Now you can meditate with ease!

The year was 1998, I was living in Dallas, Texas, and I decided one day to take a trip to Tuscany for a weeklong cooking class with the late chef Giuliano Bugialli. It was a magical week of cooking and traveling around Tuscany. I met this adorable couple who told me about their 38-year-old daughter (I was 38 at the time, as well) who looked like she was 18!  They told me that their daughter follows a specific diet for her Dosha type which she learned from Dr. Pratima Raichur in NYC.

The minute I got home from Tuscany, I called Pratima and set up an appointment and flew to New York to meet her. We sat down and it was like she was totally psychic! She told me what my health issues were, and exactly what to eat and not to eat for my Dosha type, (which is Vata/Pitta, apparently I’m very fiery, airy, and dry). But before she went into prescribing the right diet for me, Pratima explained how important it is to meditate every day, and how it’s near impossible to quiet the mind if we have angst.  She proceeded to explain these incredible 5 important rules of life to live by to have a happy life and peaceful soul. These rules are profound and will change your life!

#1 : Don’t Lie, not even a white lie.  

Have you ever lied to protect someone’s feelings, and you find that you keep lying to cover up the first lie?  And did you really even help that person or yourself, by lying? Pratima warned to not even tell a white lie. For example, say you are shopping with a friend, and she’s trying on a dress, and she loves it and asks you if you like it. You really don’t but you say you do to not hurt her feelings. So, she buys it! It would have been kinder to say: “What I think looks great on you is when a dress shows your tiny waist! Or I love it when you wear blue instead of duller colors.” You get my drift. And guess what? They’ll be so much happier with your truth than your lie. Plus, when you sit down to quiet your mind for meditation afterwards, you’ll feel so much happier that you’ve helped your friend.

#2 : Don’t Hurt

Of course, we all know it’s not nice to punch or hurt somebody physically, but we’re also talking about not hurting someone with your words or actions. Saying something mean to someone, calling them names, reacting impatiently, or doing something that undermines their success, etc., will come back to haunt you. When you sit down to quiet your mind, the negative treatment you imposed on someone else causes angst.

#3 : Don’t Steal

Obviously, stealing from a store or other people’s possessions is wrong, but we’re also talking about stealing from other’s happiness. An example is if you have a friend who maybe just met the love of her life, and she’s telling you all about him! She comments that she really likes this guy, loves his lifestyle a lot, and he lives across the country. You respond, “Well, you know long distance relationships never work.” (First, sometimes they do!) And second, what good does it do you or your friend to say something negative? Later when meditating, you’ll feel badly remembering how you weren’t very encouraging and happy for her. How could that conversation have still been truthful, but supportive at the same time?

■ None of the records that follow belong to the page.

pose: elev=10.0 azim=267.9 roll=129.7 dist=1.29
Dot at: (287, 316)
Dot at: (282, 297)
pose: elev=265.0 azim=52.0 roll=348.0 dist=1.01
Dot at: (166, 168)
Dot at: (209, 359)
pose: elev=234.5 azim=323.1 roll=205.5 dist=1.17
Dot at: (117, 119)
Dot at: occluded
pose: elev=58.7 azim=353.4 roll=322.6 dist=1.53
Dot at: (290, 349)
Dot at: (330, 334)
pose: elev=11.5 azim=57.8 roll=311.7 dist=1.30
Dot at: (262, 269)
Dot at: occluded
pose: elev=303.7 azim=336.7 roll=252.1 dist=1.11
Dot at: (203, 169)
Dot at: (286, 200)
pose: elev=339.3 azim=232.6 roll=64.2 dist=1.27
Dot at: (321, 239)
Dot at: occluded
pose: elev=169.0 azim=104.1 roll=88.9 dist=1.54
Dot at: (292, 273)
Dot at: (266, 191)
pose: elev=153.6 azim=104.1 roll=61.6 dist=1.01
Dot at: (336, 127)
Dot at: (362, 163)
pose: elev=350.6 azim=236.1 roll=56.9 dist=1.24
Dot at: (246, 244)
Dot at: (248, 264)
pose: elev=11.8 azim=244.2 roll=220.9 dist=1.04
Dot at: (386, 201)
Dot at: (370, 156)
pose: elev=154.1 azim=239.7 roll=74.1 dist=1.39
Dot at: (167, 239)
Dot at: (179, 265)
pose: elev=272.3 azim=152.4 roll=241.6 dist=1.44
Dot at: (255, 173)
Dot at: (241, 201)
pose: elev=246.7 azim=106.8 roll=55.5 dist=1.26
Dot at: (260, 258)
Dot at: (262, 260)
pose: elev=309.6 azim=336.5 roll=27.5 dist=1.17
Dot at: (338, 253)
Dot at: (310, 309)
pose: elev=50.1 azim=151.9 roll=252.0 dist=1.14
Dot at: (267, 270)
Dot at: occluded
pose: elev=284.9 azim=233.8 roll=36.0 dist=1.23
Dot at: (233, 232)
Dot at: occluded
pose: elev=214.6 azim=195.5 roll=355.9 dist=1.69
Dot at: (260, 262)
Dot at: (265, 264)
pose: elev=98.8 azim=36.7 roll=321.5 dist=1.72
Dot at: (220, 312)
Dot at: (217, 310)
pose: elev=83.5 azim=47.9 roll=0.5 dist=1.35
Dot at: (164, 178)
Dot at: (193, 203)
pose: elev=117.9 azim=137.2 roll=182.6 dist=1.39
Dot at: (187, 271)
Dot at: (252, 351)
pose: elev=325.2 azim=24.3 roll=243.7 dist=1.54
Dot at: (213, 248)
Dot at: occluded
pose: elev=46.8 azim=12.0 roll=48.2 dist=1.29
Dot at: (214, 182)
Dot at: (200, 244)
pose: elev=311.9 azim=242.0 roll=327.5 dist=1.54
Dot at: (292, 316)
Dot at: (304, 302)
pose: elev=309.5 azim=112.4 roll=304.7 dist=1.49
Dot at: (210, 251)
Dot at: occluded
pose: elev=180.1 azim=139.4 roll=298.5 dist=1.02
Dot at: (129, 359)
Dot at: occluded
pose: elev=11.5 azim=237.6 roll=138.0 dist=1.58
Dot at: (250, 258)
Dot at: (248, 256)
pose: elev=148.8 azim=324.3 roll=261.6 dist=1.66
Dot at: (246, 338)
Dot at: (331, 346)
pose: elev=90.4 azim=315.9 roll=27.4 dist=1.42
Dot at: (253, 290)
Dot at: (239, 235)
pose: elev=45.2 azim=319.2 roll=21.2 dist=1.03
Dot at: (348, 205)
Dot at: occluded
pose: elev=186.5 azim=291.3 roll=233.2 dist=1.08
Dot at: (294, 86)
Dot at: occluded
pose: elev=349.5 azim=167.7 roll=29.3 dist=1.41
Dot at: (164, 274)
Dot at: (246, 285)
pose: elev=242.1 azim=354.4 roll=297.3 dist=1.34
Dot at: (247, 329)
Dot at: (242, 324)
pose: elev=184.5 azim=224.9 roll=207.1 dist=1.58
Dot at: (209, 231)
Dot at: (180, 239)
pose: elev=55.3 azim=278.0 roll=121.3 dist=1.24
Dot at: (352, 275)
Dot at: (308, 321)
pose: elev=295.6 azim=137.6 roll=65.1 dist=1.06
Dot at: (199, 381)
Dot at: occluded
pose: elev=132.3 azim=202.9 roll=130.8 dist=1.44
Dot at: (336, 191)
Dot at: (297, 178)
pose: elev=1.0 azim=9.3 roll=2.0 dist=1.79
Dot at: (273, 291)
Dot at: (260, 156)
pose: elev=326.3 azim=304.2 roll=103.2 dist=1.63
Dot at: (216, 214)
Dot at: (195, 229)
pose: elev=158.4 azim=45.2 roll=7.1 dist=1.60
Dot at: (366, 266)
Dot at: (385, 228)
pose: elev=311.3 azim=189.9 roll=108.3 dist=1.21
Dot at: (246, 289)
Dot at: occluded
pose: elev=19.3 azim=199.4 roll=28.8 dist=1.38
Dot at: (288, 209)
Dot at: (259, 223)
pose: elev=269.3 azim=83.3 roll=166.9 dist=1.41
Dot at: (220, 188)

It happens with business, as well. A colleague gets a big promotion, and you counter it by saying something like: “It must be nice that the boss’s husband and your husband are friends…”. Their success does not take anything away from your own light! Be always happy for your friends. It will make your heart happy at the same time.

#4 : Don’t Judge

It seems to come naturally to us to judge others if they are not like us or do or say things we wouldn’t do or say. We are all humans who have grown up differently, have unique experiences, and are exposed to life in a variety of ways. It’s a question of who first came up with this quote, so I won’t give credit, but this is a quote to live by:

Small minds talk about others, average minds talk about current events and big minds discuss ideas.  

It is so much more fun to talk about ideas, philosophies, creative aspirations, travel, and love. When you sit down to quiet the mind you will feel gratitude when thinking about all the fun you’ve had with these types of interactions.

#5 : Don’t Expect

You’ve heard the saying: “If you expect from others, you’ll surely be disappointed” – so true, right? Bottom line is when you give to others, do special favors, invite your friends to parties, give them gifts, etc., do all these good deeds from your heart, without expecting anything in return. Really hard to do at first, right? Training our minds and our hearts to give freely ends up making us feel wonderful, and there may be reasons people do not respond in kind. They may be having a tough time, or just don’t think about returning the favor in the same way. It’s very important to remember to give a lot of self-care and fill our emotional banks, and then we’ll have the bandwidth to give freely to others without expecting or even wanting, anything in return!

Now… settle in, relax, take 3 deep breaths, and quiet your mind. It’s time for you. You’ve been the best version of yourself, you’ve had compassion and care for others and for yourself. You feel peace and love.  Marinate in space, connect with the Universe, feel the magnificence of being alive.